YOUR OBJECTIVE:
Reproduce verbatim the lines of the data, starting at the line that contains "Minicursos serão ministrados" and ending at the last line of the data.
Segment Start: DATA FOR ANALYSIS
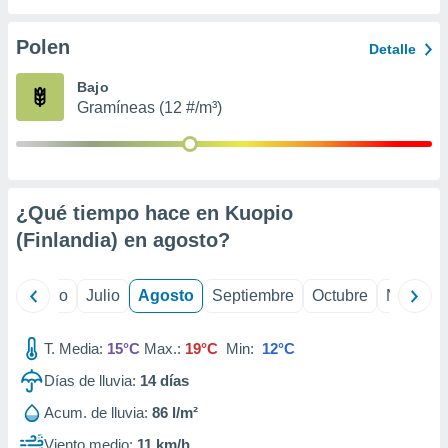
 seleccionar
o.
Polen
Detalle
calización
precisa e
Bajo
ión mediante
Gramíneas (12 #/m³)
, publicidad
dos,
 publicidad
,
¿Qué tiempo hace en Kuopio
ón de
(Finlandia) en
agosto
?
 desarrollo
s.
tros 1199
yo
Junio
Julio
Agosto
Septiembre
Octubre
Noviemb
ios
T. Media:
15°C
Max.:
19°C
Min:
12°C
Días de lluvia:
14
días
Acum. de lluvia:
86 l/m²
Viento medio:
11 km/h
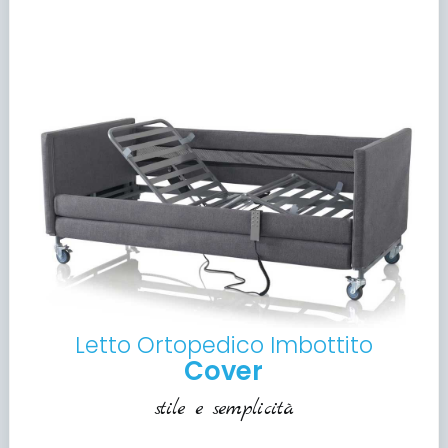
Letto Ortopedico Imbottito
Cover
stile e semplicità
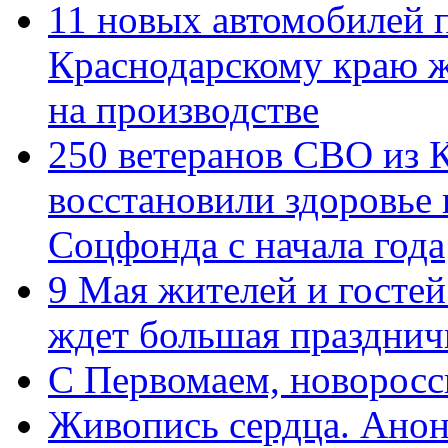
11 новых автомобилей 
Краснодарскому краю 
на производстве
250 ветеранов СВО из 
восстановили здоровье
Соцфонда с начала года
9 Мая жителей и гостей
ждет большая празднич
C Первомаем, новорос
Живопись сердца. Анон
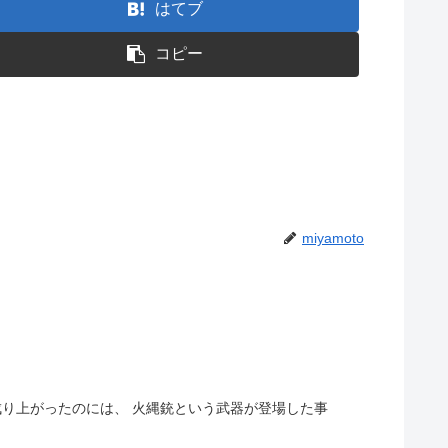
はてブ
コピー
miyamoto
成り上がったのには、 火縄銃という武器が登場した事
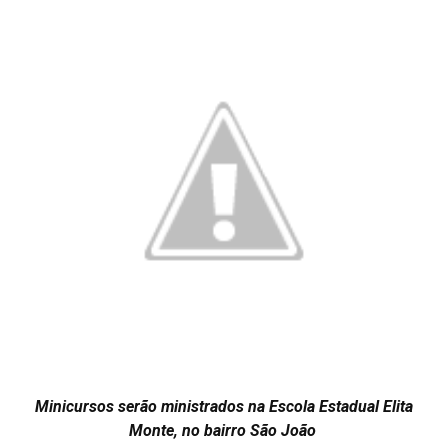
Minicursos serão ministrados na Escola Estadual Elita
Monte, no bairro São João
Segment End: DATA FOR ANALYSIS
ANSWER TO THE EXERCISE:
Minicursos serão ministrados na Escola Estadual Elita
Monte, no bairro São João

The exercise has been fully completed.